Briefly his face lit up. As the bemused onlookers watched, Thierry raced round the lake to Byron’s car and let out Meg and Elsie. They flew across the lawn, heading straight for the far end of the house.

‘Quiet! No one make a sound!’ Isabel called, and there was silence, a stillness more portentous than the crash that had preceded it. Kitty, held by Henry, stifled her sobs, as Isabel threw herself down beside the dogs and shouted again: ‘Byron!’ she cried out, and her voice was imperious, terrible, strange even to herself. ‘Byron!’

The silence seemed to last a thousand years, long enough for Isabel’s heart to become still with fear, acute enough for her to hear the chatter of her daughter’s teeth.
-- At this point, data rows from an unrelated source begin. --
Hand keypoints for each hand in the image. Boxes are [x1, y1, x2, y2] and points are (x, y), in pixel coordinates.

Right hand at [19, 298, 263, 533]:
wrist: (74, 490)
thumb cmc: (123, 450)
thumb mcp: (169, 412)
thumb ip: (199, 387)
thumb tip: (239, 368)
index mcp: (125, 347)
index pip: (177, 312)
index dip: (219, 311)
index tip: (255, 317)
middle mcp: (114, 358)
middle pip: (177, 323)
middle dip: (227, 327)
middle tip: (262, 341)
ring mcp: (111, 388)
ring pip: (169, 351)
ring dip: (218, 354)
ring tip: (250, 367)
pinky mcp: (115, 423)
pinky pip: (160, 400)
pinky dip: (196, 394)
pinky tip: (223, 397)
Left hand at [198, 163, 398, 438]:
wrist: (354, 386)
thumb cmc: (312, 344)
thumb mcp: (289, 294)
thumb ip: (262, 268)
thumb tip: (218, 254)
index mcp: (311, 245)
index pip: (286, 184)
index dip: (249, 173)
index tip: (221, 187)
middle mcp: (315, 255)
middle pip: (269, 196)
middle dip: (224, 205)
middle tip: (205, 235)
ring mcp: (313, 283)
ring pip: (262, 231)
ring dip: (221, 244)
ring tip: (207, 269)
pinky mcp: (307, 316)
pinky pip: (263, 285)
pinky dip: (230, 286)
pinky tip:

Even the birds were quiet, the whisper of the pines absent. In a tiny corner of the countryside, time contracted, and stood still.

And then, as the noise of the siren broke into the far distance, the dogs barked again, at first whimpering, and then with growing hysteria, their paws scraping at a heap of fallen timber, they heard it.

His shout.

Her name.

The sweetest music Isabel had ever heard.
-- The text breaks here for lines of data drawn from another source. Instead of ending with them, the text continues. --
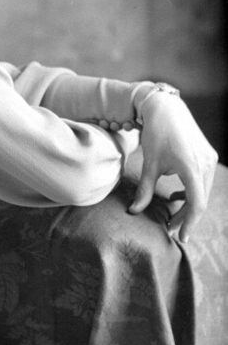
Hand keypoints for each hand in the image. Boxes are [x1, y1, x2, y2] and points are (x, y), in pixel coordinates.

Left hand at [128, 93, 217, 242]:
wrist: (166, 107)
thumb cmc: (156, 133)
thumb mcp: (149, 163)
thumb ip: (145, 189)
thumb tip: (134, 211)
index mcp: (192, 167)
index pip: (196, 204)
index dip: (188, 223)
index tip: (180, 237)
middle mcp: (205, 164)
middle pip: (200, 200)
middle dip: (186, 216)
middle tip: (170, 228)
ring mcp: (209, 159)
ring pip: (203, 191)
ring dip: (189, 204)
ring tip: (171, 214)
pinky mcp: (208, 154)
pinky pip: (203, 180)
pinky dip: (192, 191)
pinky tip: (177, 195)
He had got off lightly, all things considered, the paramedics said. A suspected collarbone fracture, a gash in his leg and severe bruising. They would keep him in hospital overnight, check that there were no internal injuries. As he lay on the stretcher, in the midst of the paramedics’ discussions, the abrupt hiss and halt of the police radios, Laura McCarthy had watched the Delancey boy walk up to him. Wordlessly, unnoticed by the adults around him, he had laid his head on Byron’s hand, his own resting on the man’s blanketed torso. Byron had lifted his head at the unexpected weight, and then, blinking, reached out a battered hand to touch the boy’s cheek. ‘It’s okay, Thierry,’ he said, so quietly that Laura almost didn’t hear him. ‘I’m still here.’

It was then, as he was loaded into the ambulance, that she had stepped forward. She reached into her handbag and pulled out the letter, placing it in Byron’s bandaged fingers. ‘I’m not sure what this is worth now, but you might as well have it,’ she said briskly, then turned away before he could say anything.
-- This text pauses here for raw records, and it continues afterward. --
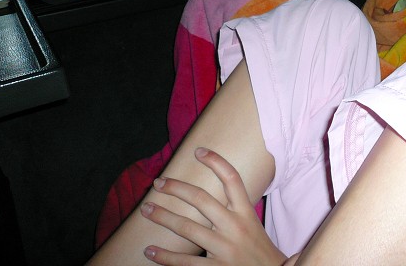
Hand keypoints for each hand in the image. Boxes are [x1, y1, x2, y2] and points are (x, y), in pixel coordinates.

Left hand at [140, 147, 286, 264]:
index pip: (232, 179)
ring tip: (146, 209)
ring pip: (187, 228)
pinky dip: (165, 256)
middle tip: (158, 182)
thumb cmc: (260, 250)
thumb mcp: (253, 225)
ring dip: (163, 217)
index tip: (198, 151)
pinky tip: (150, 250)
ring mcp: (225, 248)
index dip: (216, 162)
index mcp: (246, 213)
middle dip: (176, 188)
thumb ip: (236, 210)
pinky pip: (185, 262)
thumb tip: (210, 196)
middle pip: (202, 199)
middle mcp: (235, 227)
‘Laura?’ Matt said. Heavily bandaged and flanked by policemen, a blanket round his shoulders, he was like a child, helpless, vulnerable. There’s nothing left of him, she thought. He’s been demolished, like the house.

In the end, it was so simple. She turned to Nicholas and lifted a hand to his cheek, feeling his skin under her fingertips, the hidden strength of his jawbone. A good man. A man who had rebuilt himself. ‘I’m so sorry,’ she said softly. Then she took her stunned husband’s arm and walked with him to the police car.

Twenty-five

 

They had spent the first night in Byron’s hospital room. Thierry didn’t want to leave him, and there was nowhere else for them to go. The nurses, hearing what had happened, had given them a small side-ward to themselves, and while Kitty and Thierry climbed into the two spare beds there and slept, their faces shadowed from the day’s events, Isabel sat between them, and tried not to think of what might have been.

Around her, she listened to the timeless sounds of a hospital at night – soft shoes squeaking on linoleum floors, murmured conversations, a sporadic beeping that heralded a cry for help. In the hours when she drifted off, a wrenching, crashing noise echoed through her dreams, with her daughter’s thin wail and Thierry’s bemused ‘Mum?’ forcing her into jumpy wakefulness.